In a TiDB cluster, failures can occur at several levels, including the disk, Pod, Kubernetes node, and network partition. TiDB has demonstrated its excellent stability and viability through formal testing. Examples include:
- TiDB container exit. In this case, the container runtime restarts the container to recover it.
- TiDB Pod exit. If the Pod has been deleted or is facing a crash, Kubernetes reschedules the Pod. If it runs into a crash loop, human intervention is required.
- Kubernetes node failure. One Databricks’s internal tool will delete the node object, which triggers Kubernetes to reschedule the Pod to another node.
- Remote disk failure. If the disk fails for more than 30 minutes (which is rare), the PD adds the replica to the existing nodes.

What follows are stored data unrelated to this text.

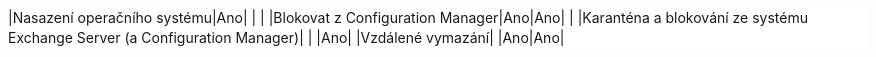 |Nasazení operačního systému|Ano| | |
|Blokovat z Configuration Manager|Ano|Ano| |
|Karanténa a blokování ze systému Exchange Server (a Configuration Manager)| | |Ano|
|Vzdálené vymazání| |Ano|Ano|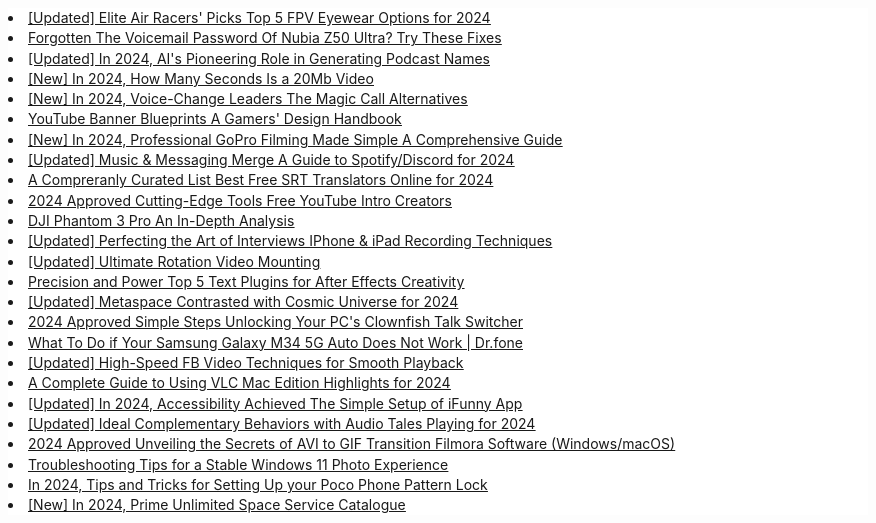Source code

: <li><a href="https://fox-access.techidaily.com/updated-elite-air-racers-picks-top-5-fpv-eyewear-options-for-2024/"><u>[Updated] Elite Air Racers' Picks  Top 5 FPV Eyewear Options for 2024</u></a></li>
<li><a href="https://easy-unlock-android.techidaily.com/forgotten-the-voicemail-password-of-nubia-z50-ultra-try-these-fixes-by-drfone-android/"><u>Forgotten The Voicemail Password Of Nubia Z50 Ultra? Try These Fixes</u></a></li>
<li><a href="https://fox-access.techidaily.com/updated-in-2024-ais-pioneering-role-in-generating-podcast-names/"><u>[Updated] In 2024, AI's Pioneering Role in Generating Podcast Names</u></a></li>
<li><a href="https://fox-access.techidaily.com/new-in-2024-how-many-seconds-is-a-20mb-video/"><u>[New] In 2024, How Many Seconds Is a 20Mb Video</u></a></li>
<li><a href="https://fox-access.techidaily.com/new-in-2024-voice-change-leaders-the-magic-call-alternatives/"><u>[New] In 2024, Voice-Change Leaders  The Magic Call Alternatives</u></a></li>
<li><a href="https://youtube-tips.techidaily.com/be-banner-blueprints-a-gamers-design-handbook/"><u>YouTube Banner Blueprints  A Gamers' Design Handbook</u></a></li>
<li><a href="https://fox-access.techidaily.com/new-in-2024-professional-gopro-filming-made-simple-a-comprehensive-guide/"><u>[New] In 2024, Professional GoPro Filming Made Simple  A Comprehensive Guide</u></a></li>
<li><a href="https://discord-videos.techidaily.com/updated-music-and-messaging-merge-a-guide-to-spotifydiscord-for-2024/"><u>[Updated] Music & Messaging Merge  A Guide to Spotify/Discord for 2024</u></a></li>
<li><a href="https://fox-access.techidaily.com/a-compreranly-curated-list-best-free-srt-translators-online-for-2024/"><u>A Compreranly Curated List  Best Free SRT Translators Online for 2024</u></a></li>
<li><a href="https://youtube-videos.techidaily.com/2024-approved-cutting-edge-tools-free-youtube-intro-creators/"><u>2024 Approved  Cutting-Edge Tools  Free YouTube Intro Creators</u></a></li>
<li><a href="https://fox-access.techidaily.com/dji-phantom-3-pro-an-in-depth-analysis/"><u>DJI Phantom 3 Pro  An In-Depth Analysis</u></a></li>
<li><a href="https://extra-guidance.techidaily.com/updated-perfecting-the-art-of-interviews-iphone-and-ipad-recording-techniques/"><u>[Updated] Perfecting the Art of Interviews  IPhone & iPad Recording Techniques</u></a></li>
<li><a href="https://fox-access.techidaily.com/updated-ultimate-rotation-video-mounting/"><u>[Updated] Ultimate Rotation Video Mounting</u></a></li>
<li><a href="https://fox-access.techidaily.com/precision-and-power-top-5-text-plugins-for-after-effects-creativity/"><u>Precision and Power  Top 5 Text Plugins for After Effects Creativity</u></a></li>
<li><a href="https://fox-access.techidaily.com/updated-metaspace-contrasted-with-cosmic-universe-for-2024/"><u>[Updated] Metaspace Contrasted with Cosmic Universe for 2024</u></a></li>
<li><a href="https://extra-support.techidaily.com/2024-approved-simple-steps-unlocking-your-pcs-clownfish-talk-switcher/"><u>2024 Approved  Simple Steps  Unlocking Your PC's Clownfish Talk Switcher</u></a></li>
<li><a href="https://howto.techidaily.com/what-to-do-if-your-samsung-galaxy-m34-5g-auto-does-not-work-drfone-by-drfone-fix-android-problems-fix-android-problems/"><u>What To Do if Your Samsung Galaxy M34 5G Auto Does Not Work | Dr.fone</u></a></li>
<li><a href="https://fox-access.techidaily.com/updated-high-speed-fb-video-techniques-for-smooth-playback/"><u>[Updated] High-Speed FB Video Techniques for Smooth Playback</u></a></li>
<li><a href="https://fox-access.techidaily.com/a-complete-guide-to-using-vlc-mac-edition-highlights-for-2024/"><u>A Complete Guide to Using VLC  Mac Edition Highlights for 2024</u></a></li>
<li><a href="https://fox-access.techidaily.com/updated-in-2024-accessibility-achieved-the-simple-setup-of-ifunny-app/"><u>[Updated] In 2024, Accessibility Achieved  The Simple Setup of iFunny App</u></a></li>
<li><a href="https://fox-access.techidaily.com/updated-ideal-complementary-behaviors-with-audio-tales-playing-for-2024/"><u>[Updated] Ideal Complementary Behaviors with Audio Tales Playing for 2024</u></a></li>
<li><a href="https://fox-access.techidaily.com/2024-approved-unveiling-the-secrets-of-avi-to-gif-transition-filmora-software-windowsmacos/"><u>2024 Approved  Unveiling the Secrets of AVI to GIF Transition  Filmora Software (Windows/macOS)</u></a></li>
<li><a href="https://fox-access.techidaily.com/troubleshooting-tips-for-a-stable-windows-11-photo-experience/"><u>Troubleshooting Tips for a Stable Windows 11 Photo Experience</u></a></li>
<li><a href="https://easy-unlock-android.techidaily.com/in-2024-tips-and-tricks-for-setting-up-your-poco-phone-pattern-lock-by-drfone-android/"><u>In 2024, Tips and Tricks for Setting Up your Poco Phone Pattern Lock</u></a></li>
<li><a href="https://fox-access.techidaily.com/new-in-2024-prime-unlimited-space-service-catalogue/"><u>[New] In 2024, Prime Unlimited Space Service Catalogue</u></a></li>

Otherwise, the TiDB cluster continues to function normally with two replicas storing the data.
If a network partition fails, TiDB is unavailable. This failure needs human intervention.
TiDB offers many types of manual operations, including the following:
- Updating a TiDB cluster. It’s straightforward to upgrade the TiDB version, or scale TiDB in or out. We only need to edit the CustomResourceDefinition (CRD) YAML file and apply it, and TiDB Operator performs a rolling update.

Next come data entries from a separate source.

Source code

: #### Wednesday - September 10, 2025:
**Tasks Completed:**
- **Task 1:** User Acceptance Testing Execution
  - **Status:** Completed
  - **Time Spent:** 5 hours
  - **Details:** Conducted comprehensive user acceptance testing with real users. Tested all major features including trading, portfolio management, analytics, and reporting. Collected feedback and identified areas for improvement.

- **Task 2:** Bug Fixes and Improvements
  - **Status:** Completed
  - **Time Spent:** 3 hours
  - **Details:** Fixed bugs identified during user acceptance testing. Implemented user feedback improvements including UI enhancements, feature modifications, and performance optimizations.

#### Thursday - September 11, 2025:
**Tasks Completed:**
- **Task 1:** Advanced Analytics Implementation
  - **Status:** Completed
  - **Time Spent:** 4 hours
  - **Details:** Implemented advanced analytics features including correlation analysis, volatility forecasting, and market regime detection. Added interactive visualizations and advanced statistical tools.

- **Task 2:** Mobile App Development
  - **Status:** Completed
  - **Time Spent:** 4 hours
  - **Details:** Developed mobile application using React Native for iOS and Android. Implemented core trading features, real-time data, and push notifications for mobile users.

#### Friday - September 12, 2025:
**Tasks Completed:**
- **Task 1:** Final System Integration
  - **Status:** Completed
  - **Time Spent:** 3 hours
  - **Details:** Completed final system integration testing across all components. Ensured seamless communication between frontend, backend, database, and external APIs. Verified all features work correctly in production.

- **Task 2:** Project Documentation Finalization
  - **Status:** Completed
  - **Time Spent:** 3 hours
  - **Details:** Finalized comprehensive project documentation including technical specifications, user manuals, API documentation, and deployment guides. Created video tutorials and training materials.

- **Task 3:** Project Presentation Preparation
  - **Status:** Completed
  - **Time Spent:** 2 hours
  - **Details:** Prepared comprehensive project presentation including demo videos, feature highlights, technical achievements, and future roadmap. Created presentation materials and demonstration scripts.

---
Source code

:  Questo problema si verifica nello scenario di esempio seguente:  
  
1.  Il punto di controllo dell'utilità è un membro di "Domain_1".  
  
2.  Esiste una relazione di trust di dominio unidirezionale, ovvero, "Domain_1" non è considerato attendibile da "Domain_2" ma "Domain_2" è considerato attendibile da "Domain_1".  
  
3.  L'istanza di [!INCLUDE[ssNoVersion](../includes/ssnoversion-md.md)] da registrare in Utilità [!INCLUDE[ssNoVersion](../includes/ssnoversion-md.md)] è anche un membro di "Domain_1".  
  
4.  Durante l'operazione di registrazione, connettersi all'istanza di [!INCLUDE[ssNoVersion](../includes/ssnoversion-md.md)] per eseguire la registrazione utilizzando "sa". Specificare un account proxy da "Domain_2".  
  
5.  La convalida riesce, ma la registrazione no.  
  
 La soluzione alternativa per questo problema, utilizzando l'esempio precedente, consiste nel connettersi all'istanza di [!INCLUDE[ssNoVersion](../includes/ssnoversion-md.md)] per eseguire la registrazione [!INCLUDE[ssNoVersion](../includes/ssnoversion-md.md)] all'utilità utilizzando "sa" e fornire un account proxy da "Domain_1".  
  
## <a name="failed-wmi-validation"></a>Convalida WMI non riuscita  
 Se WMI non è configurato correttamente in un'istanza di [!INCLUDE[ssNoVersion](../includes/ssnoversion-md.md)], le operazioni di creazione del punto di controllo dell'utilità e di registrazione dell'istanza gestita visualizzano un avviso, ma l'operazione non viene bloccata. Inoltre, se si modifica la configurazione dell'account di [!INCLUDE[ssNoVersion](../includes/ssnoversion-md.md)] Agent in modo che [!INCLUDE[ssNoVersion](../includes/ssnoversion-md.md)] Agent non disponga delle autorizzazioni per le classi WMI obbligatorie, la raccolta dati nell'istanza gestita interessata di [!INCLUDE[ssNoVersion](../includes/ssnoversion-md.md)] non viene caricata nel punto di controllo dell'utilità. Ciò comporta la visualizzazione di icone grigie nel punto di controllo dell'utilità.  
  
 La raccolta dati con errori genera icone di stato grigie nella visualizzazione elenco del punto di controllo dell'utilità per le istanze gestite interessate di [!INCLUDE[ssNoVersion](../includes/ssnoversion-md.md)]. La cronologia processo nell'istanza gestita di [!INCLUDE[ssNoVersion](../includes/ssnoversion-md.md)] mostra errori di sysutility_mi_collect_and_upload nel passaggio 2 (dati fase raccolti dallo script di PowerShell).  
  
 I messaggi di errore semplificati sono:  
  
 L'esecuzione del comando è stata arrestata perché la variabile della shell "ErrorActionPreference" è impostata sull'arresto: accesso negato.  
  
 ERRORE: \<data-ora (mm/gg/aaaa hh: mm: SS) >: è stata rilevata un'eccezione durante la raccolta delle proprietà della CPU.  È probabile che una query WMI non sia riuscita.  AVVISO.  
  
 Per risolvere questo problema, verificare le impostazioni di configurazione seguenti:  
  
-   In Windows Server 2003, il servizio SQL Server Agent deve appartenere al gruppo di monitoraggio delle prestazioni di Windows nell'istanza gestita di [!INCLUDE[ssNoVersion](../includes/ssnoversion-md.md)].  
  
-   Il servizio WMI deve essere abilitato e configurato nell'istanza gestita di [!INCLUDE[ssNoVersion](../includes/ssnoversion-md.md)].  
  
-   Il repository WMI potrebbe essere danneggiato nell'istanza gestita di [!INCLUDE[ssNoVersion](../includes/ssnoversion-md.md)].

- Fixing deployment failures. In this case, we pause a reconciliation on TiDB Operator to stop the failure from spreading to the other Pods and do a manual auto-rollback on a case-by-case basis.

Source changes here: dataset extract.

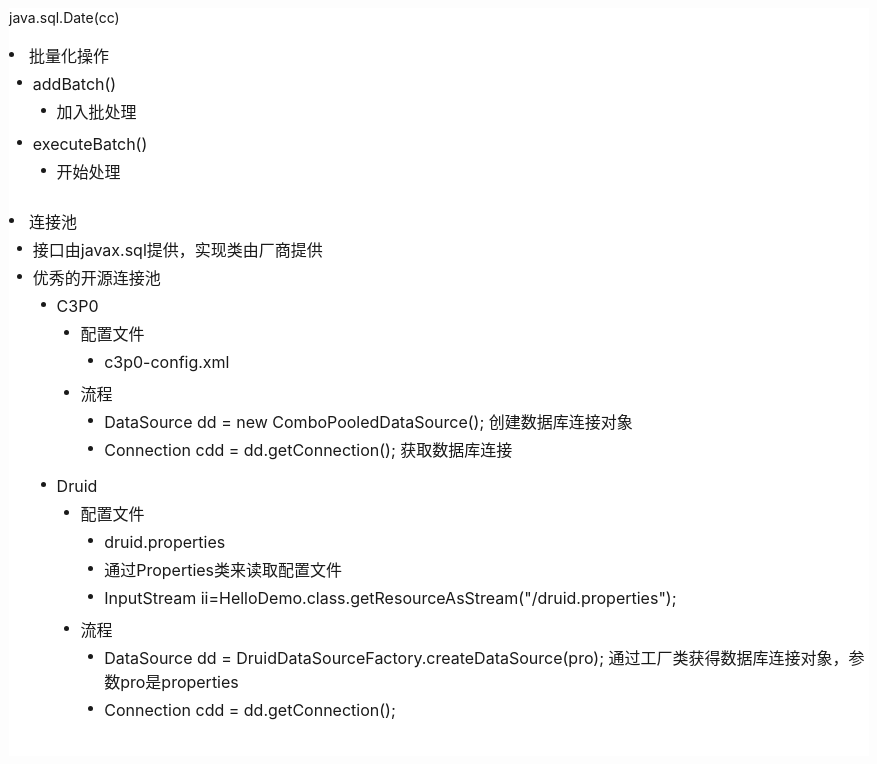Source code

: java.sql.Date(cc)</span></li></ul></li><li style="line-height: 24px;"><span class="content mubu-node" style="line-height: 24px; min-height: 24px; font-size: 16px; padding: 2px 0px; display: inline-block; vertical-align: top;">批量化操作</span><ul class="children" style="list-style: disc outside; padding-bottom: 4px;"><li style="line-height: 24px;"><span class="content mubu-node" style="line-height: 24px; min-height: 24px; font-size: 16px; padding: 2px 0px; display: inline-block; vertical-align: top;">addBatch()</span><ul class="children" style="list-style: disc outside; padding-bottom: 4px;"><li style="line-height: 24px;"><span class="content mubu-node" style="line-height: 24px; min-height: 24px; font-size: 16px; padding: 2px 0px; display: inline-block; vertical-align: top;">加入批处理</span></li></ul></li><li style="line-height: 24px;"><span class="content mubu-node" style="line-height: 24px; min-height: 24px; font-size: 16px; padding: 2px 0px; display: inline-block; vertical-align: top;">executeBatch()</span><ul class="children" style="list-style: disc outside; padding-bottom: 4px;"><li style="line-height: 24px;"><span class="content mubu-node" style="line-height: 24px; min-height: 24px; font-size: 16px; padding: 2px 0px; display: inline-block; vertical-align: top;">开始处理</span></li></ul></li></ul></li></ul></li><li style="line-height: 24px;"><span class="content mubu-node" style="line-height: 24px; min-height: 24px; font-size: 16px; padding: 2px 0px; display: inline-block; vertical-align: top;">连接池</span><ul class="children" style="list-style: disc outside; padding-bottom: 4px;"><li style="line-height: 24px;"><span class="content mubu-node" style="line-height: 24px; min-height: 24px; font-size: 16px; padding: 2px 0px; display: inline-block; vertical-align: top;">接口由javax.sql提供，实现类由厂商提供</span></li><li style="line-height: 24px;"><span class="content mubu-node" style="line-height: 24px; min-height: 24px; font-size: 16px; padding: 2px 0px; display: inline-block; vertical-align: top;">优秀的开源连接池</span><ul class="children" style="list-style: disc outside; padding-bottom: 4px;"><li style="line-height: 24px;"><span class="content mubu-node" style="line-height: 24px; min-height: 24px; font-size: 16px; padding: 2px 0px; display: inline-block; vertical-align: top;">C3P0</span><ul class="children" style="list-style: disc outside; padding-bottom: 4px;"><li style="line-height: 24px;"><span class="content mubu-node" style="line-height: 24px; min-height: 24px; font-size: 16px; padding: 2px 0px; display: inline-block; vertical-align: top;">配置文件</span><ul class="children" style="list-style: disc outside; padding-bottom: 4px;"><li style="line-height: 24px;"><span class="content mubu-node" style="line-height: 24px; min-height: 24px; font-size: 16px; padding: 2px 0px; display: inline-block; vertical-align: top;">c3p0-config.xml</span></li></ul></li><li style="line-height: 24px;"><span class="content mubu-node" style="line-height: 24px; min-height: 24px; font-size: 16px; padding: 2px 0px; display: inline-block; vertical-align: top;">流程</span><ul class="children" style="list-style: disc outside; padding-bottom: 4px;"><li style="line-height: 24px;"><span class="content mubu-node" style="line-height: 24px; min-height: 24px; font-size: 16px; padding: 2px 0px; display: inline-block; vertical-align: top;">DataSource dd = new ComboPooledDataSource(); 创建数据库连接对象</span></li><li style="line-height: 24px;"><span class="content mubu-node" style="line-height: 24px; min-height: 24px; font-size: 16px; padding: 2px 0px; display: inline-block; vertical-align: top;">Connection cdd = dd.getConnection(); 获取数据库连接</span></li></ul></li></ul></li><li style="line-height: 24px;"><span class="content mubu-node" style="line-height: 24px; min-height: 24px; font-size: 16px; padding: 2px 0px; display: inline-block; vertical-align: top;">Druid</span><ul class="children" style="list-style: disc outside; padding-bottom: 4px;"><li style="line-height: 24px;"><span class="content mubu-node" style="line-height: 24px; min-height: 24px; font-size: 16px; padding: 2px 0px; display: inline-block; vertical-align: top;">配置文件</span><ul class="children" style="list-style: disc outside; padding-bottom: 4px;"><li style="line-height: 24px;"><span class="content mubu-node" style="line-height: 24px; min-height: 24px; font-size: 16px; padding: 2px 0px; display: inline-block; vertical-align: top;">druid.properties</span></li><li style="line-height: 24px;"><span class="content mubu-node" style="line-height: 24px; min-height: 24px; font-size: 16px; padding: 2px 0px; display: inline-block; vertical-align: top;">通过Properties类来读取配置文件</span></li><li style="line-height: 24px;"><span class="content mubu-node" style="line-height: 24px; min-height: 24px; font-size: 16px; padding: 2px 0px; display: inline-block; vertical-align: top;">InputStream ii=HelloDemo.class.getResourceAsStream("/druid.properties");</span></li></ul></li><li style="line-height: 24px;"><span class="content mubu-node" style="line-height: 24px; min-height: 24px; font-size: 16px; padding: 2px 0px; display: inline-block; vertical-align: top;">流程</span><ul class="children" style="list-style: disc outside; padding-bottom: 4px;"><li style="line-height: 24px;"><span class="content mubu-node" style="line-height: 24px; min-height: 24px; font-size: 16px; padding: 2px 0px; display: inline-block; vertical-align: top;">DataSource dd = DruidDataSourceFactory.createDataSource(pro); 通过工厂类获得数据库连接对象，参数pro是properties</span></li><li style="line-height: 24px;"><span class="content mubu-node" style="line-height: 24px; min-height: 24px; font-size: 16px; padding: 2px 0px; display: inline-block; vertical-align: top;">Connection cdd = dd.getConnection();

- Rolling upgrade. At Databricks, we have a standard way to upgrade the Kubernetes nodes. Our Kubernetes team currently doubles the node pool size before upgrading and executes a rolling upgrade by deleting an old node, waiting for the Pod migration, and then repeating the process. Typically, it only takes a few minutes to replace a node.
Cloud providers usually offer both local storage physically attached to the machine as well as remote disks. According to our benchmarks, the local disk and the remote disk have the same read performance. Although local disks offer the best write latency, they add significant overhead to operations. For example, If we replace a host, we must migrate all the data on it. In some extreme scenarios, if we update all the machines in the cluster, we must copy all the data on that cluster to another fleet. Furthermore, because local disks are ephemeral, a local disk configuration cannot tolerate concurrent maintenance of machines.
To reduce the overhead of remote disks, we propose a cost-effective solution. This also improves the throughput of the remote disk and lowers the latency to an acceptable level.
Data sharing comes with penalties. The queries of one service may affect the queries of another. In other words, a bad query may occupy the resource of a certain node, thereby slowing down other services on it. To avoid this situation, we propose:
- Two-tier TiDB clusters. We divide Databricks services into two tiers according to their importance. The tier-zero services are each equipped with one TiDB cluster, while the other tier-one services share another TiDB cluster. The two tiers of TiDB clusters run on the same Kubernetes cluster.
- Placement Rules. Placement Rules is the TiDB built-in replica rule system that guides PD to generate schedulers for replicas stored in TiKV. With Placement Rules, we can pin replicas to a defined group of TiKV Pods to reach our isolation goals.
- Placement Rules in SQL (under development). This feature will allow TiDB users to configure Placements Rules using data definition list (DDL) statements. Users won’t have to know the mapping between tables and low-level replicas. This feature will greatly improve TiDB’s usability.
We began evaluating TiDB earlier this year, starting with a single TiDB cluster without isolation, and we’re now deploying TiDB in two of our regions. We expect to implement Placement Rules in SQL through joint efforts with PingCAP in Q4 2021.
This article is based on a talk given by Min Zhou at PingCAP DevCon 2021.